Os profissionais do jornalismo que fazem análise política estão quase todos marcados com o ferro de suas simpatias e antipatias, que coincidem com as preferências e restrições da orientação editorial das empresas para as quais trabalham. Assim, u ouvinte, telespectador ou leitor apenas raramente consegue receber uma análise rica em pontos de vista diferentes, enriquecedores, com consistência e profundidade, com contexto e visão histórica. Foi o jornalismo quem mais contribuiu para a tal “polarização” que todos condenam – afinal, é o jornalismo brasileiro que simplifica tudo quando diz que uma questão tem dois lados – quando, na verdade, uma questão tem muitos ângulos.
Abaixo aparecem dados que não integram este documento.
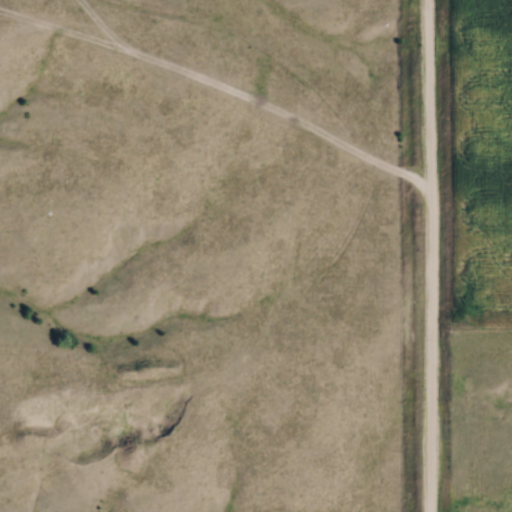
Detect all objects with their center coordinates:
road: (429, 256)
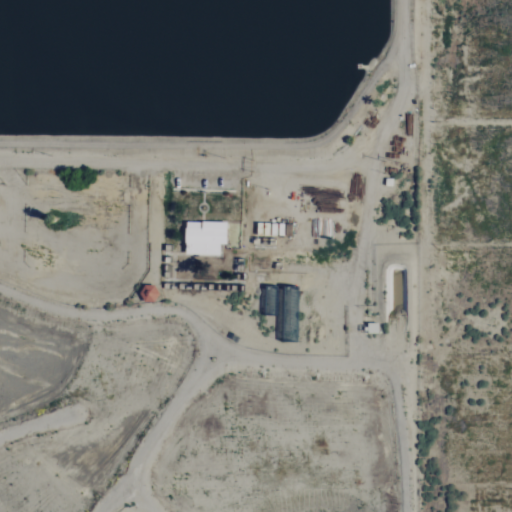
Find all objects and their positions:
road: (256, 159)
road: (368, 187)
building: (205, 237)
building: (289, 313)
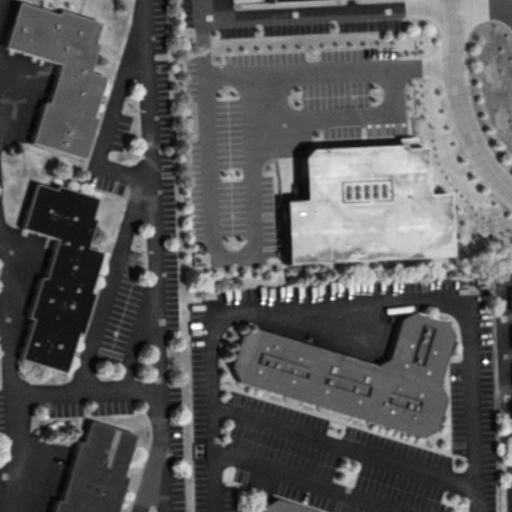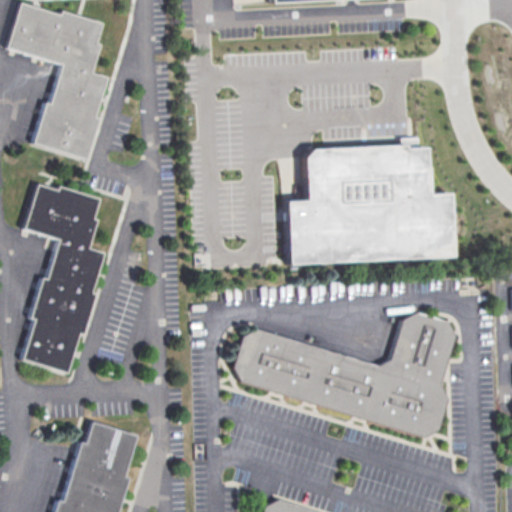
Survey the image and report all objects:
building: (275, 0)
road: (482, 6)
road: (200, 10)
building: (58, 73)
building: (57, 75)
road: (224, 78)
road: (458, 107)
road: (342, 116)
road: (142, 189)
building: (361, 206)
road: (212, 227)
road: (151, 257)
building: (57, 273)
building: (56, 274)
building: (510, 296)
building: (511, 333)
road: (137, 339)
building: (352, 373)
building: (354, 373)
road: (9, 392)
road: (11, 421)
road: (343, 444)
building: (95, 471)
road: (161, 476)
road: (10, 477)
road: (473, 481)
road: (309, 482)
building: (281, 507)
building: (282, 507)
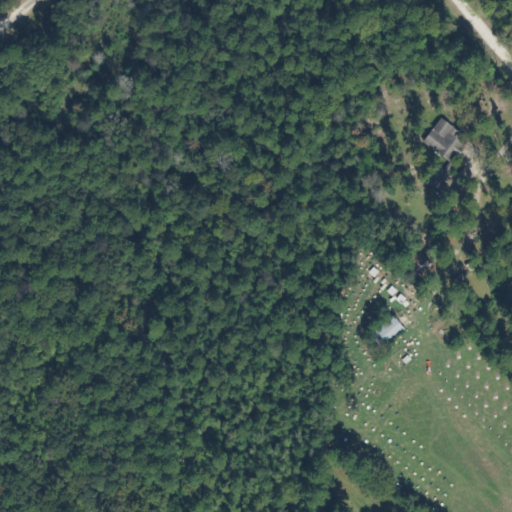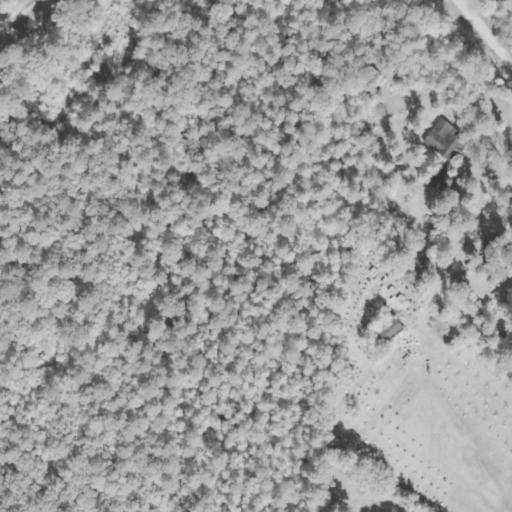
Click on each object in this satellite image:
road: (22, 19)
road: (485, 32)
building: (438, 138)
building: (382, 333)
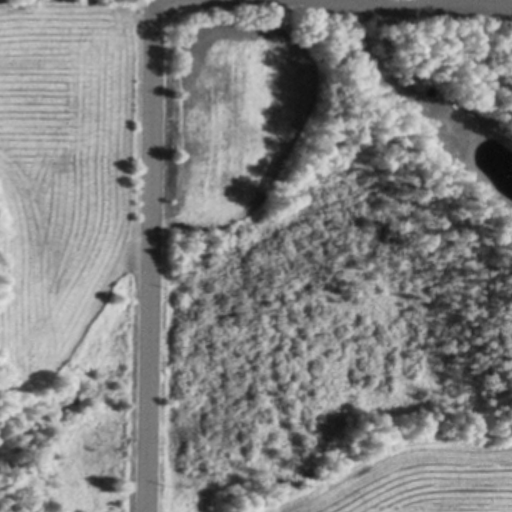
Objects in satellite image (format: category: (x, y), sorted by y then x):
road: (481, 0)
road: (147, 256)
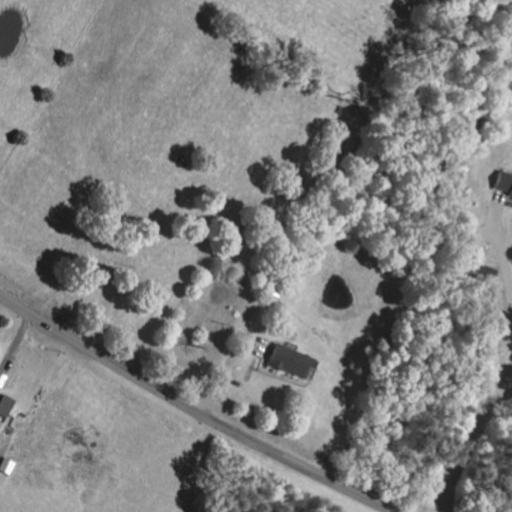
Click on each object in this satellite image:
building: (502, 184)
building: (482, 273)
building: (286, 361)
road: (500, 369)
building: (2, 380)
building: (6, 405)
road: (191, 411)
building: (6, 466)
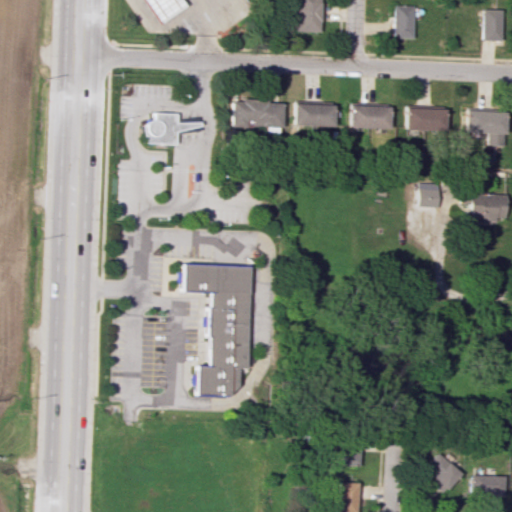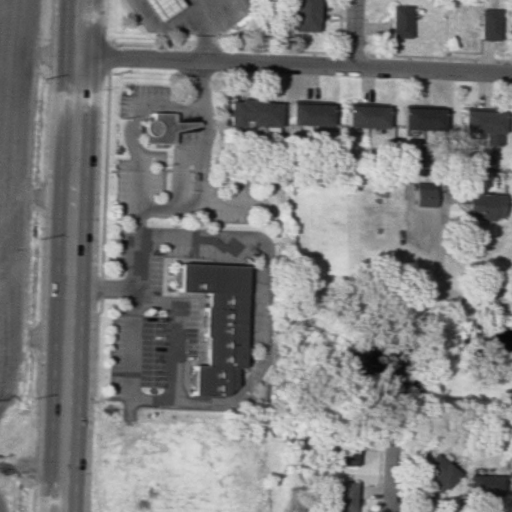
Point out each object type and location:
gas station: (155, 5)
building: (155, 5)
building: (304, 15)
building: (398, 21)
building: (487, 24)
road: (204, 28)
road: (353, 33)
road: (292, 64)
building: (251, 112)
building: (308, 114)
building: (363, 116)
building: (419, 118)
building: (482, 124)
building: (161, 127)
building: (158, 128)
road: (129, 140)
road: (178, 169)
crop: (11, 178)
building: (423, 194)
building: (482, 205)
road: (156, 206)
road: (67, 256)
road: (98, 290)
building: (215, 324)
building: (214, 325)
road: (174, 328)
road: (260, 345)
building: (344, 454)
building: (436, 472)
road: (390, 473)
building: (481, 484)
building: (511, 487)
building: (342, 496)
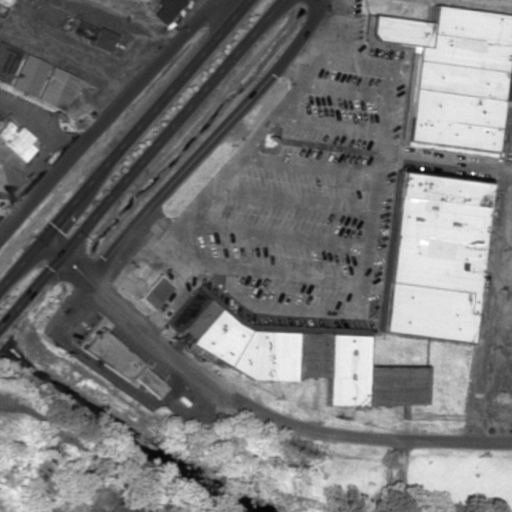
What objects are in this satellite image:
building: (164, 10)
building: (87, 34)
road: (66, 56)
building: (27, 75)
building: (449, 76)
building: (506, 84)
building: (56, 88)
road: (105, 118)
building: (15, 142)
road: (136, 151)
road: (185, 168)
building: (432, 257)
building: (152, 292)
road: (3, 304)
building: (294, 357)
building: (119, 362)
road: (255, 413)
river: (121, 429)
building: (122, 507)
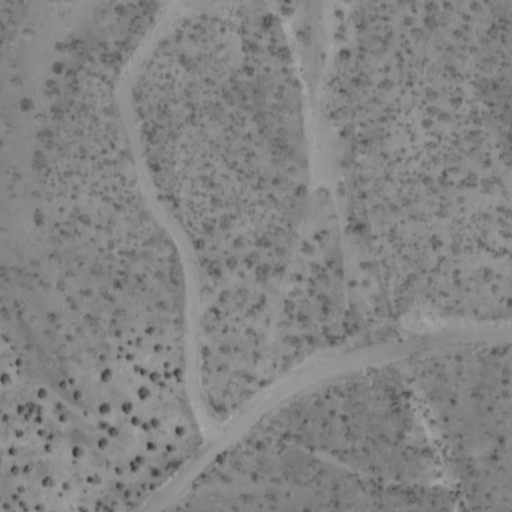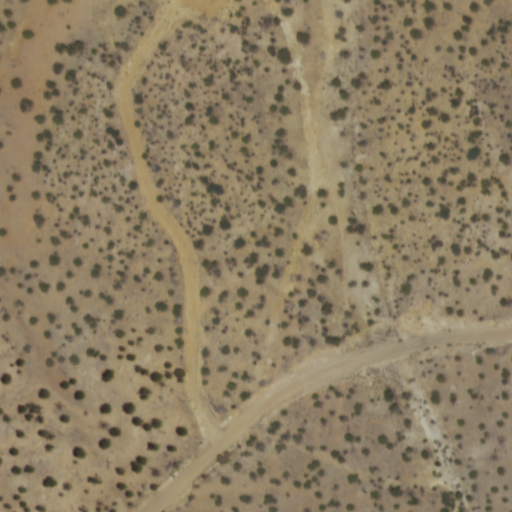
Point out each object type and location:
road: (170, 210)
road: (305, 372)
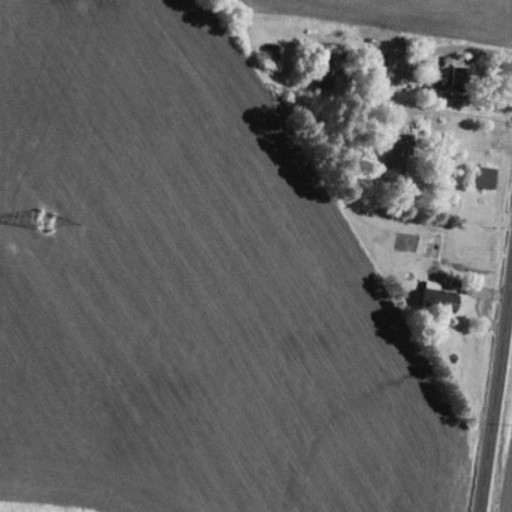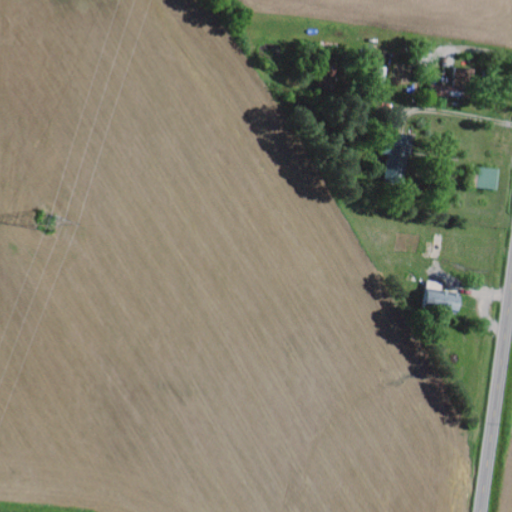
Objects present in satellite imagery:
building: (455, 85)
building: (397, 162)
power tower: (46, 219)
building: (442, 301)
road: (497, 405)
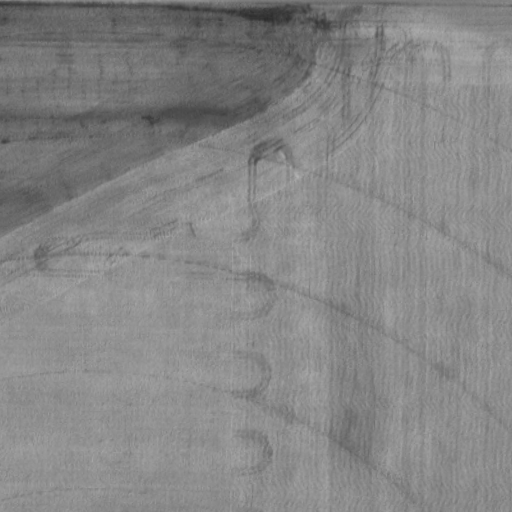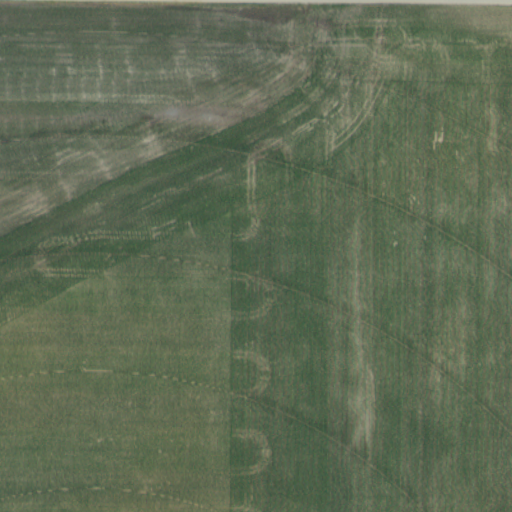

A experiente jornalista Vera Magalhães, que tem uma extensa trajetória no mercado, foi a mostra mais evidente da paixão dos analistas políticos. Bastou Lula e Dória trocarem cumprimentos para que ela saísse de seu conforto e atacasse o governador de São Paulo. Sim, a palavra é também paixão, porque envolve amor e ódio. O caso Lula-Dória apenas é exemplar das grandes regras da imprensa tradicional: Lula, Dilma e o PT estão banidos, e a imprensa há cinco anos mantém seus artilheiros diariamente dizendo que Lula é Bolsonaro com sinal trocado, que o PT é o PSL com sinal trocado, que o governo do PT foi um desastre…há outras, como Sérgio Moro é intocável, Paulo Guedes é competente, o Congresso trabalha pouco, os políticos custam caro…

Menos paixão e mais argumentos contra ou a favor de quem quer que seja é o que pedem e esperam ouvintes, telespectadores e leitores.